→ What the task requires
Find the line with "Devis Paysagiste" in the entries below, then output every line from it down to the line with "奶酪产品丰富多元，每一个品类都有其独特的风味。全", exactly and with no pictures.

** Input material follows **

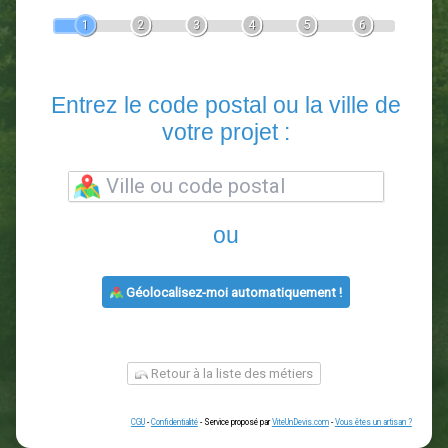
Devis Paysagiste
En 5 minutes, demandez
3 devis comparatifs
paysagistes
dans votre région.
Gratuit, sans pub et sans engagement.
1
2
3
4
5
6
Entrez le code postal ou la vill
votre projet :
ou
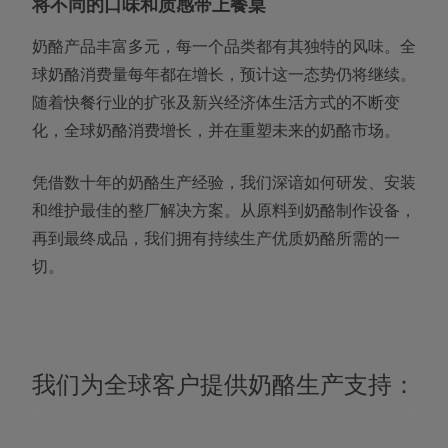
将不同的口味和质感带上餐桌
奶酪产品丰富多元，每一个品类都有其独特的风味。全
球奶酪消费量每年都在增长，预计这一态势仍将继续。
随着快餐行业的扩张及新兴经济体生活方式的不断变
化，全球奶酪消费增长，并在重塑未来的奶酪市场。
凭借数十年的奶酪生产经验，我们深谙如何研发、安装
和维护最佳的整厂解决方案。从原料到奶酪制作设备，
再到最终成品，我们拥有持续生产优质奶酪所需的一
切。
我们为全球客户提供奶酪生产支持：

** End of Input material **
** Input material follows **

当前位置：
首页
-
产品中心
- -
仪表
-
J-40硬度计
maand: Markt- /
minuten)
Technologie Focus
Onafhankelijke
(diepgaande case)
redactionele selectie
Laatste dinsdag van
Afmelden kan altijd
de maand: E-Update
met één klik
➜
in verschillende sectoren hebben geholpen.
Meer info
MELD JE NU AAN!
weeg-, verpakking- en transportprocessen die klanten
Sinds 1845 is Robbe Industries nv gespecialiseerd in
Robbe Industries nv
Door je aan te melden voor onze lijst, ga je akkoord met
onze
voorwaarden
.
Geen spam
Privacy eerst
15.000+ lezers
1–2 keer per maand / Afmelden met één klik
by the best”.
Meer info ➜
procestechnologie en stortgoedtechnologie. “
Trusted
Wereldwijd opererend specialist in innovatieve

** End of Input material **

→ Response to this exercise
Devis Paysagiste
En 5 minutes, demandez
3 devis comparatifs
paysagistes
dans votre région.
Gratuit, sans pub et sans engagement.
1
2
3
4
5
6
Entrez le code postal ou la vill
votre projet :
ou
将不同的口味和质感带上餐桌
奶酪产品丰富多元，每一个品类都有其独特的风味。全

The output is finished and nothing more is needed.